TPLF’s catch-22 runs as follows: Close all access to quick wealth, condoning off all the feeder roads, TPLF loses the loyalty of the top leaders and cadres of the PDOs. Lose the PDOs, and TPLF loses control of the regional states. Loose the regional states, and it has to rely on the army and security forces, which brings them back to square one, the status quo. Allow regional states to be represented by individuals drawing their mandate and legitimacy from the people concerned, and Tigrean domination goes out the window.
TPLF could as easily get rid of all the fat cats among the PDOs and replace them with brand new ones—as it has done so many times in its reign. The result is however the same: They simply trade a full hyena with one who is mighty hungry, as the locals would say. Even if they succeeded with cleansing the “deplorables” in the PDOs, which is next to impossible, little can they do with the fattest cats of them all, the High Dons which happen to be in the TPLF itself, bringing the patronage system a full circle.
To keep absolute power to his person and thwart any challenge to his position, Mr. Zenawi, Ethiopia’s late strongman, ensured that there arose no serious contenders, even from the TPLF, let alone from the PDOs. Consequently, TPLF as well as the PDOs are teeming with warring factions. That is why the current Prime Minister, who was installed as a compromise candidate lacking the charisma and real personal and institutional power of his mentor to challenge any of the factional interests, is found at one time threatening to weed out corruption and at another time issuing stern security action against protesters.

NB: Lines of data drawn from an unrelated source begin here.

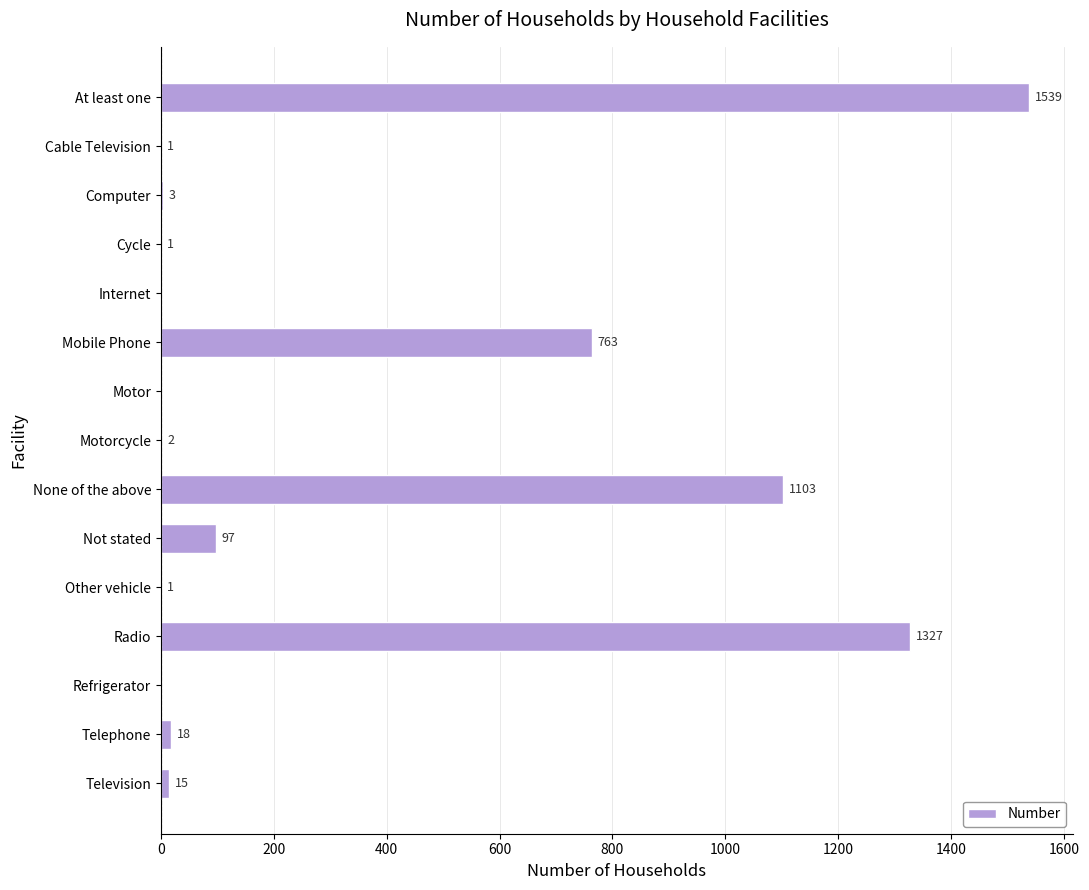

True or false: the data shows 953 at Motor.

False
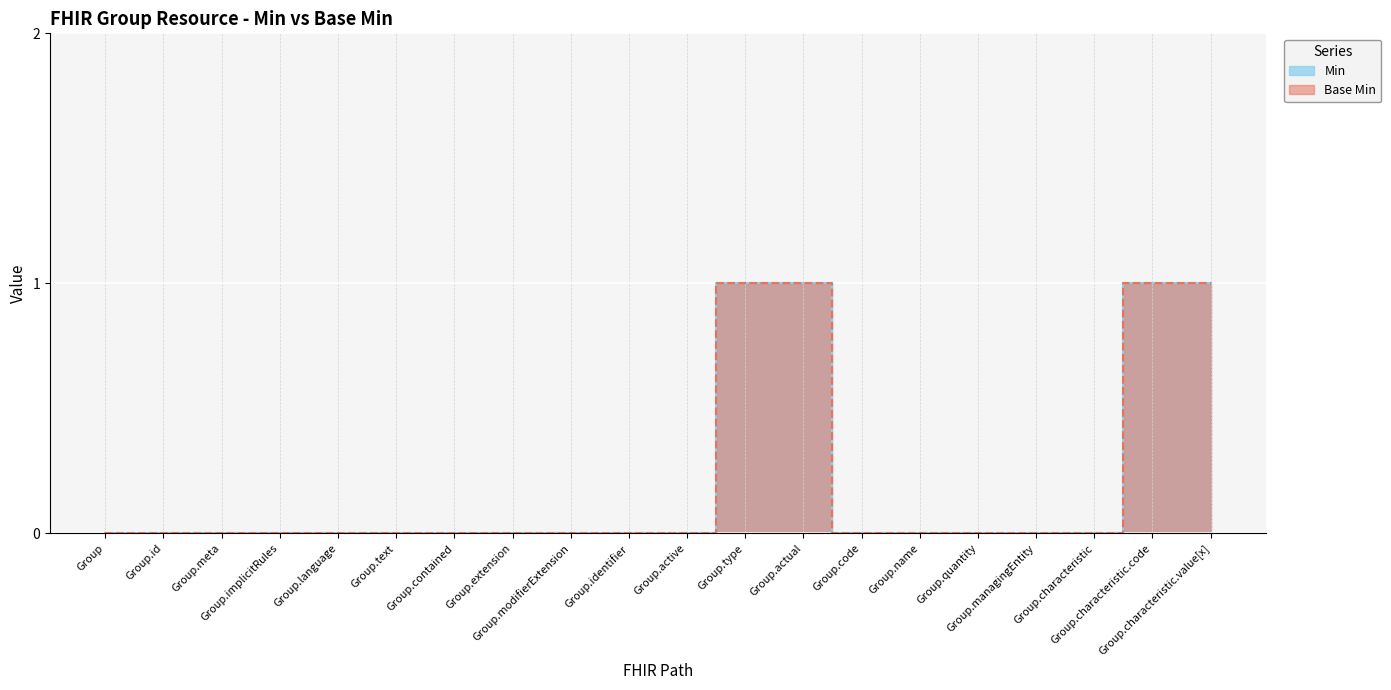

Which label corresponds to the smallest value in the chart?

Group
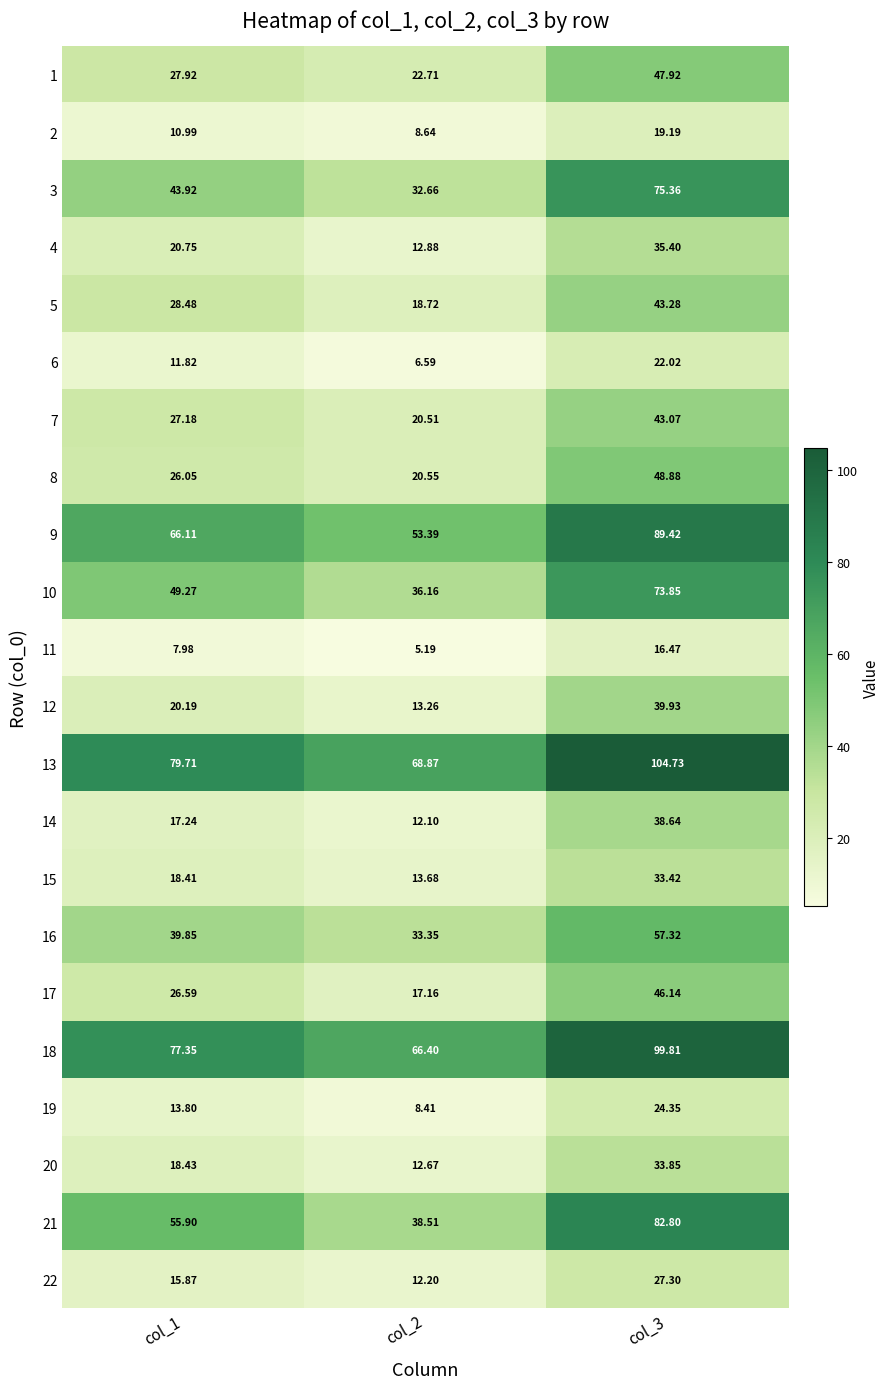

Reading right to left, what are all the values shown in this chart?

1: col_3=47.9	col_2=22.7	col_1=27.9
2: col_3=19.2	col_2=8.6	col_1=11.0
3: col_3=75.4	col_2=32.7	col_1=43.9
4: col_3=35.4	col_2=12.9	col_1=20.8
5: col_3=43.3	col_2=18.7	col_1=28.5
6: col_3=22.0	col_2=6.6	col_1=11.8
7: col_3=43.1	col_2=20.5	col_1=27.2
8: col_3=48.9	col_2=20.6	col_1=26.1
9: col_3=89.4	col_2=53.4	col_1=66.1
10: col_3=73.8	col_2=36.2	col_1=49.3
11: col_3=16.5	col_2=5.2	col_1=8.0
12: col_3=39.9	col_2=13.3	col_1=20.2
13: col_3=104.7	col_2=68.9	col_1=79.7
14: col_3=38.6	col_2=12.1	col_1=17.2
15: col_3=33.4	col_2=13.7	col_1=18.4
16: col_3=57.3	col_2=33.4	col_1=39.9
17: col_3=46.1	col_2=17.2	col_1=26.6
18: col_3=99.8	col_2=66.4	col_1=77.3
19: col_3=24.4	col_2=8.4	col_1=13.8
20: col_3=33.9	col_2=12.7	col_1=18.4
21: col_3=82.8	col_2=38.5	col_1=55.9
22: col_3=27.3	col_2=12.2	col_1=15.9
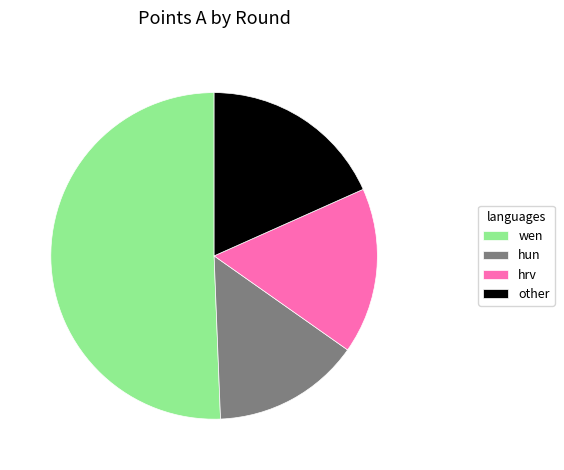

Is it true that hrv is 16% of the pie?

True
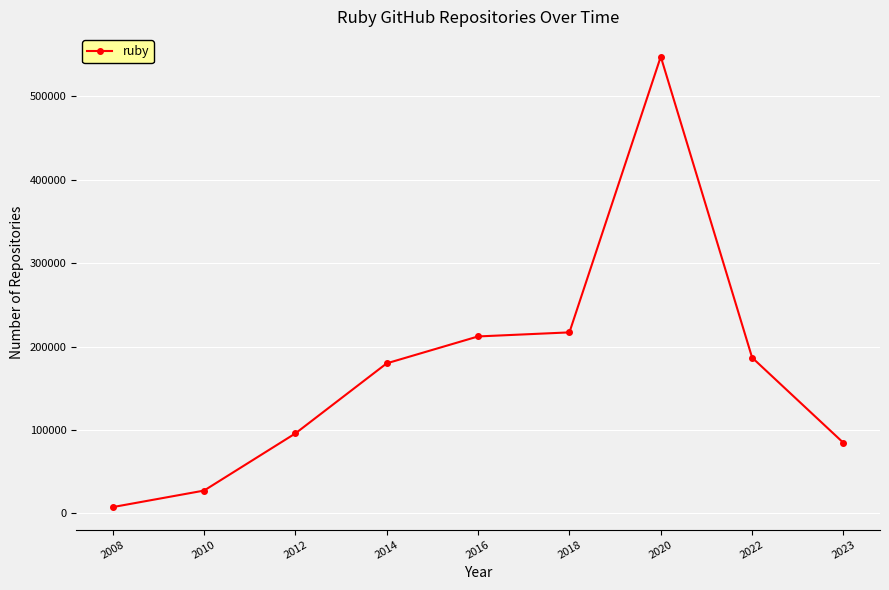

Rank the categories by value from highest to lowest.

2020, 2018, 2016, 2022, 2014, 2012, 2023, 2010, 2008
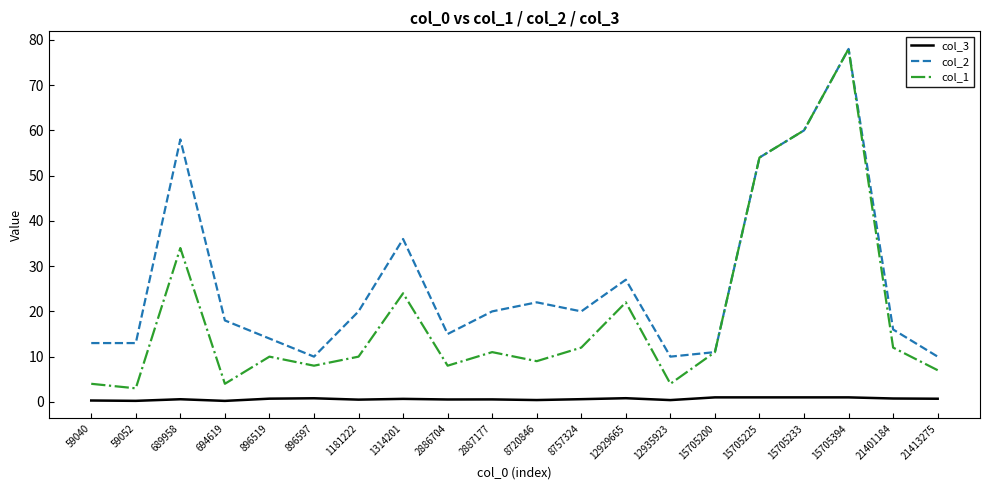

List the series in order of their overall mean, highest first.

col_2, col_1, col_3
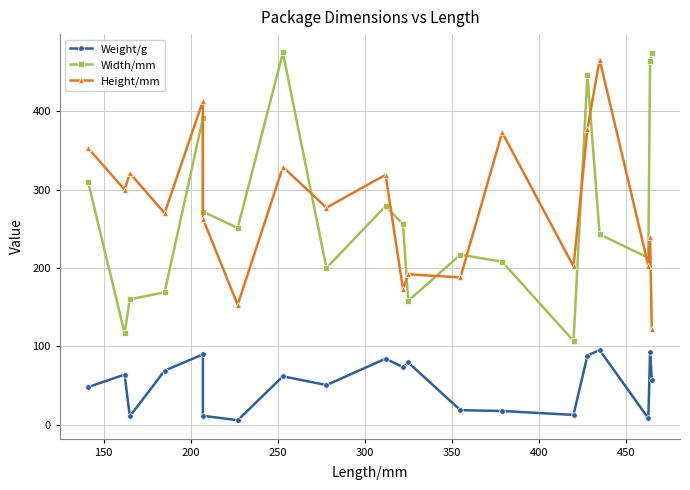

What is the difference between the second highest and second lowest values in the Width/mm series?

357.0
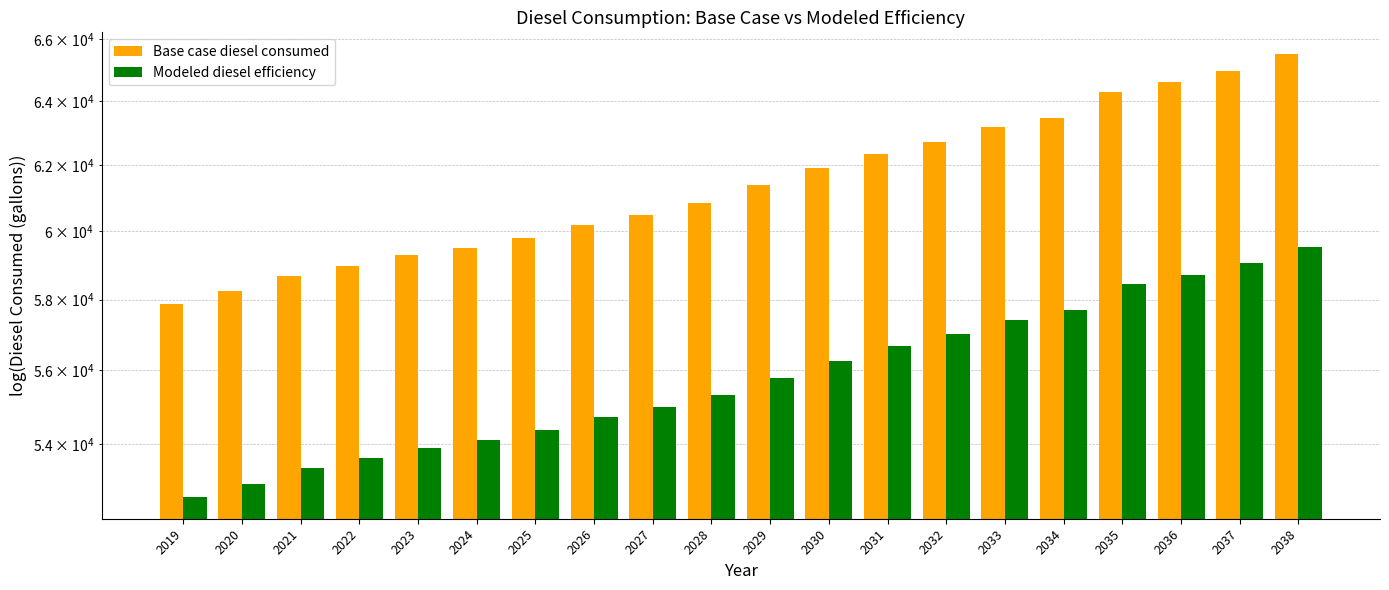

Reading right to left, what are all the values shown in this chart?

Base case diesel consumed: 65491.9	64968.5	64594.7	64295.7	63473.3	63174.2	62725.6	62351.8	61903.3	61379.9	60856.6	60482.8	60183.7	59809.9	59510.9	59286.6	58987.5	58688.5	58239.9	57866.1
Modeled diesel efficiency: 59538.0	59062.3	58722.5	58450.6	57703.0	57431.1	57023.3	56683.5	56275.7	55799.9	55324.2	54984.3	54712.5	54372.6	54100.8	53896.9	53625.0	53353.2	52945.4	52605.5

What this means is that, EPRDF’s and Hailemariam’s so-called war against corruption is nothing but empty bluster. The war on corruption is analogous to putting bandage on a gushing wound so as to buy some precious time until the protests ran out of steam and EPRDF reasserted its control over society. Unfortunately for EPRDF, Ethiopia’s growing crisis is impervious to a war of words. Neither will war against the people in the name of combating a legion of enemies, real or perceived and internal or external, any longer do. The choices of Ethiopia’s ruling party are growing increasingly limited: Either reform or deform. It cannot tackle corruption because corruption is the price of minority dominance and the price of buying the loyalty of the top leaders and cadres of the PDOs. Without a complete overhaul and a change in paradigm, EPRDF cannot prevent the roof from collapsing on itself.
Do not get me wrong: Many of the protesters don’t mind seeing a reformed EPRDF and an end to the corruption spree. And for all they care, EPRD can march to its grave. As they are not shedding their blood and tears to reform an unreformable ruling party rotten to the core but rather to see a reformed political system that makes the twin evils of corruption and repression, by EPRDF or its replacements, things of the past.